How should we respond to change? I’m not going to take the easy route with an answer on this one and say, “it depends on the situation”, that is a BFO (Blinding Flash of the Obvious). However, I do want to share some ideas to help us approach change differently when it comes.
Here are the mental steps most of us go through when confronted with change in our lives:
- Acknowledgement/Fear – change is coming, or oh crap here we go again!
- Understanding/Confusion – what does this mean to me, what are the implications?
- Acceptance/Resistance – sounds good to me, or I’m having a problem with this.
- Commitment/Rejection – I’m on-board with it, or it’s just not going to work for me.
- New Normal – find our “happy place”, so we can adjust to the change or check out and move on.
Today, we alter our mindset only if we see the point of the change and agree with it. As a result, cognitive dissonance occurs within an organization or society when people find that their beliefs are inconsistent with their actions. This is the stage at which disagreement and resistance also tends to surface. If allowed to manifest itself, the resistance to change can be counter-productive or downright destructive.
One of my favorite leadership mantras is “if you are not uncomfortable, you’re not growing”, and with growth comes change. Whether we like it or not, change will come in all aspects of our lives, because change is relentless and it is as much a part of life as breathing. If we are able to approach change, disruptive or otherwise, as an essential part of the growth process and minimize residual anger, fear or anxiety we identify with it, then progress can occur unabated.
Now, I’m not saying that we should just go along our merry way and accept change as it comes without thinking through the ramifications to us and to others. We still need to go through the mental exercises outlined previously, and then appropriately respond to change – both good and bad. But in doing so, let’s approach it with open minds so we can fully explore the possibilities and then be in a position to reap the benefits of these changes. Whether we’re in full agreement with them or not.

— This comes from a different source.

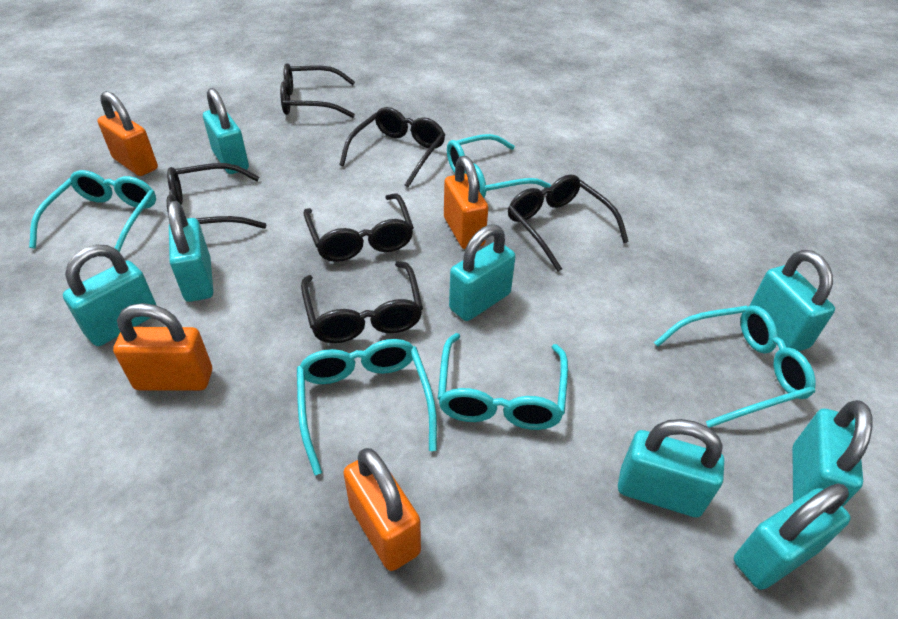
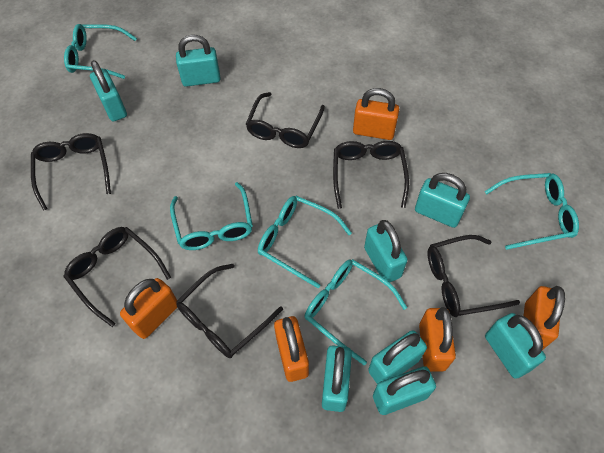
orange padlock: [97,91,158,176] [113,303,212,391] [343,448,421,571] [444,156,488,249] = 4 -> [120,278,177,339] [274,316,309,382] [353,88,399,140] [419,307,456,372] [524,286,565,350] = 5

Back to the central question, “How should we respond to change?” Here are my final thoughts on how to appropriately respond to needed change:
- Embrace it.
- Share it.
- Create it.
- Lead it.
If change is central to the universe and fundamental to the natural order of the cosmos, as Heraclitus’ teachings suggest, then we should be spending less time over-thinking it, justifying it, lobbying against it, and undermining it, and more time making change happen.